Written request 1
List every person named in the article about the Georgia Tech roster.

** start Text shown **

After adding four signees and a transfer to his roster Wednesday, Georgia Tech coach Geoff Collins finally was able to take a breath. Collins gave an abbreviated news conference before rushing off to the airport.
He was to fly to Philadelphia to reunite with his wife, Jennifer, and 2 1/2-year-old daughter Astrid. Collins said he hadn’t seen Astrid in person in a month. They were to fly back Thursday to Atlanta for good.
“We’re so excited to be back home in Atlanta,” Collins said.
He was affording himself a small break, but the business of re-shaping the Yellow Jackets’ roster will not be left untended long. Obtaining his desired balance of players – by position groups and class – is a priority for him. Collins is guided by a structure imparted to him from Alabama coach Nick Saban when Collins worked for him in 2007. As such, Tech isn’t likely finished with finding more players for the 2019 roster.
Roster management is important, he said Wednesday, “because we’re building this thing to be an elite program for a long time.”
At this point, the most likely way that Tech will add players is through transfers, either grad transfers or the standard variety. But Collins said that whom his staff pursues will depend on position changes made over the next few months. Coaches will use the offseason workouts and then spring practice to evaluate players’ ability to fit in the positions in the new offensive and defensive schemes.

** end Text shown **

Written request 2
In the listing, print the part that opens with the line containing "text One interesting" and closes with the line containing "subtitle Embedding MeshCentral", keeping every line as it appears.

** start Supplied material **

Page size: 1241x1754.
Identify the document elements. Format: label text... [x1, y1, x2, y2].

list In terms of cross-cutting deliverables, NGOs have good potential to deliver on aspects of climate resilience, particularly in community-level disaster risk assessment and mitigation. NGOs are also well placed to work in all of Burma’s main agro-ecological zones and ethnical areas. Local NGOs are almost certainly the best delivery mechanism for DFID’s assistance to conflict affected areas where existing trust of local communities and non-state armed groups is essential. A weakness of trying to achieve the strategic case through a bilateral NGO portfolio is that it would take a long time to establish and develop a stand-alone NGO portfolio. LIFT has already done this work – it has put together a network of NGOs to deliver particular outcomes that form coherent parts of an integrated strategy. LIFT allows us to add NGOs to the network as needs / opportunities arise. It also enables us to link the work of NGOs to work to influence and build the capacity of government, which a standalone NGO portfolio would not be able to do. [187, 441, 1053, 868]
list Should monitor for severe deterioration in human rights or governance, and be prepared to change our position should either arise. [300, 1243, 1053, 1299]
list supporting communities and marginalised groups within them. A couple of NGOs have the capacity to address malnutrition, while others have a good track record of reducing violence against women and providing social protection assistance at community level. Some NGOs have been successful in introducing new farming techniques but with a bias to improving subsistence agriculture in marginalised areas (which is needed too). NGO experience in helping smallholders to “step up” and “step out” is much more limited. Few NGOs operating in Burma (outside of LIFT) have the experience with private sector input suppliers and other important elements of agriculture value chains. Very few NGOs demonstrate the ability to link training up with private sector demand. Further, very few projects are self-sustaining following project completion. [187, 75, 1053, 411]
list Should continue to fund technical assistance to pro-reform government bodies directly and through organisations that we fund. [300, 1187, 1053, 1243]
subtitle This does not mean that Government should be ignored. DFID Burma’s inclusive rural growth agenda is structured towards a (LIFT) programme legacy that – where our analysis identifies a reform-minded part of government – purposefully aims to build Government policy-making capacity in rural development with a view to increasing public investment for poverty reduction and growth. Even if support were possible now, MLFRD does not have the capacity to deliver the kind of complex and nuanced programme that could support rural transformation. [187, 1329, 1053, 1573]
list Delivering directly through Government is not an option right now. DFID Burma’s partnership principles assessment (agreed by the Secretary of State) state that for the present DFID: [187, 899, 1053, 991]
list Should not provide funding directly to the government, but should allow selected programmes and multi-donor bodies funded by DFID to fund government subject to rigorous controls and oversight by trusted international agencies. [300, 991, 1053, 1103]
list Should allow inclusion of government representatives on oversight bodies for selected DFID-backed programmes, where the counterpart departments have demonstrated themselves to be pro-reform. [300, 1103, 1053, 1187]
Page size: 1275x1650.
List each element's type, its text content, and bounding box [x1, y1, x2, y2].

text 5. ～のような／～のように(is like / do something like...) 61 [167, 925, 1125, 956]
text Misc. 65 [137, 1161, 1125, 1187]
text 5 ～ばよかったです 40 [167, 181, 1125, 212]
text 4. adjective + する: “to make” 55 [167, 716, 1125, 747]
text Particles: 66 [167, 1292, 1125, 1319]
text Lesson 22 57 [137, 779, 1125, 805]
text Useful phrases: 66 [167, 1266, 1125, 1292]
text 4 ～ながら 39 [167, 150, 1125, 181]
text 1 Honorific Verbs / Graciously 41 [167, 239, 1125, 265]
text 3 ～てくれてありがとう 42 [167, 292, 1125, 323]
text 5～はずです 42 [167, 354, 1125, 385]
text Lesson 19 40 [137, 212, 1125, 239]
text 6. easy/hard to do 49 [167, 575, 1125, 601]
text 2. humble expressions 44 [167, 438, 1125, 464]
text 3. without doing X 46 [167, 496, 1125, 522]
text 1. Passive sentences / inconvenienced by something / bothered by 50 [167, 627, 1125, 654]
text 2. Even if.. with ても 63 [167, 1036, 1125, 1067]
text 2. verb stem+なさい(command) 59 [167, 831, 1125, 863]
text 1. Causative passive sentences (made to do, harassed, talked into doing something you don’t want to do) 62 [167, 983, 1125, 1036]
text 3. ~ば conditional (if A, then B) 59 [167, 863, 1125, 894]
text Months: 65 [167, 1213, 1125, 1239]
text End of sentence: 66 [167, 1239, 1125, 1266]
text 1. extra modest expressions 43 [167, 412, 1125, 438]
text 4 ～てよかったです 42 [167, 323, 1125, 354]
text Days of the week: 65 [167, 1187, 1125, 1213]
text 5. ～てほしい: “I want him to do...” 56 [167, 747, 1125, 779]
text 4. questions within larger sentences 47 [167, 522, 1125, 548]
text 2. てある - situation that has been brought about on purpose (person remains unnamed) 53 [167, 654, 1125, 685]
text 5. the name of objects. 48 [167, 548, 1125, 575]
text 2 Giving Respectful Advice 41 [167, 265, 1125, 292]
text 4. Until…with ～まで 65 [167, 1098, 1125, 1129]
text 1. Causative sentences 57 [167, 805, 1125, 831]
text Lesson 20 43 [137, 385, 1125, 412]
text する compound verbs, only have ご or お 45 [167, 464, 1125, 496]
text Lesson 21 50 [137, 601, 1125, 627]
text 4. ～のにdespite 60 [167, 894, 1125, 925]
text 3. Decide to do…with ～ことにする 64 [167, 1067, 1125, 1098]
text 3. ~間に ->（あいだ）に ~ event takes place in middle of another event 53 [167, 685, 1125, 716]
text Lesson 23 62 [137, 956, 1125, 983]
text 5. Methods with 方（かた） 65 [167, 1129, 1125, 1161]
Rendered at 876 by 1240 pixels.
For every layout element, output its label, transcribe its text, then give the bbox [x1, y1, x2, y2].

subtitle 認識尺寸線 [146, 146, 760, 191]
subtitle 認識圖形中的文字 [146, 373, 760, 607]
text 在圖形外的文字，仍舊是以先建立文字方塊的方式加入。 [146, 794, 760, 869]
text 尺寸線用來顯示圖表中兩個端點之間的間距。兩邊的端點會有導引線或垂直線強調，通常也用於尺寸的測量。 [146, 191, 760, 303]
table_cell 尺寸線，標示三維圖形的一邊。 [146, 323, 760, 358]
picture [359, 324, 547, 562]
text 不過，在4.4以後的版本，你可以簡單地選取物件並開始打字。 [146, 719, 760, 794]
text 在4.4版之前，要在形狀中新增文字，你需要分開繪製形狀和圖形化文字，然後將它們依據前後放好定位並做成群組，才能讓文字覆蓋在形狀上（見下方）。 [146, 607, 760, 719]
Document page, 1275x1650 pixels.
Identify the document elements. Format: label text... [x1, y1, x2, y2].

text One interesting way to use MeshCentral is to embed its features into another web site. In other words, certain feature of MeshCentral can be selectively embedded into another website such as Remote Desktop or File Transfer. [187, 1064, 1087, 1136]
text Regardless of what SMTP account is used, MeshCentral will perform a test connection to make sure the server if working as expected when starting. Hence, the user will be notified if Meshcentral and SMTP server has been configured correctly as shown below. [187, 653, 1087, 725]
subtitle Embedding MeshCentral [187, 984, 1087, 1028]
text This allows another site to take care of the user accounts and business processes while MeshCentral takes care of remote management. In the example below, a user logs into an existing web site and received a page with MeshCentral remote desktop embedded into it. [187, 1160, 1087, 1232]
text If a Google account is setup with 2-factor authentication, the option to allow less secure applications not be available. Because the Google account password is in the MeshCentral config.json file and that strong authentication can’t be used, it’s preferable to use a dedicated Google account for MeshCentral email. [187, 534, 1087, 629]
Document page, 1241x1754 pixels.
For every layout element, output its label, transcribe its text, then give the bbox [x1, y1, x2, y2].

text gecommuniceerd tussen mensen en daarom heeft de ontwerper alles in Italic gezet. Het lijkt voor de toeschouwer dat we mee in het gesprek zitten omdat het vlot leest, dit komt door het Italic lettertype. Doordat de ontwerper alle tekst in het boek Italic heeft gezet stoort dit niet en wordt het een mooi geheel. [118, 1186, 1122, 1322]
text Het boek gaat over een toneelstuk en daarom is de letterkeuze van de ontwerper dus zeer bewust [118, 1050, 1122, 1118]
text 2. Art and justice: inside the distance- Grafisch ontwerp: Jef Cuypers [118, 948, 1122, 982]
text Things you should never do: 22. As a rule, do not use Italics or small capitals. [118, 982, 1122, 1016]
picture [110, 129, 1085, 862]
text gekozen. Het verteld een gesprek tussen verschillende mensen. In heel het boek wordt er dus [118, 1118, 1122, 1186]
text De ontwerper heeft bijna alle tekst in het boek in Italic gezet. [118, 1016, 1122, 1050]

** end Supplied material **

Final answer 1
Geoff Collins, Jennifer, Astrid, Nick Saban

Final answer 2
text One interesting way to use MeshCentral is to embed its features into another web site. In other words, certain feature of MeshCentral can be selectively embedded into another website such as Remote Desktop or File Transfer. [187, 1064, 1087, 1136]
text Regardless of what SMTP account is used, MeshCentral will perform a test connection to make sure the server if working as expected when starting. Hence, the user will be notified if Meshcentral and SMTP server has been configured correctly as shown below. [187, 653, 1087, 725]
subtitle Embedding MeshCentral [187, 984, 1087, 1028]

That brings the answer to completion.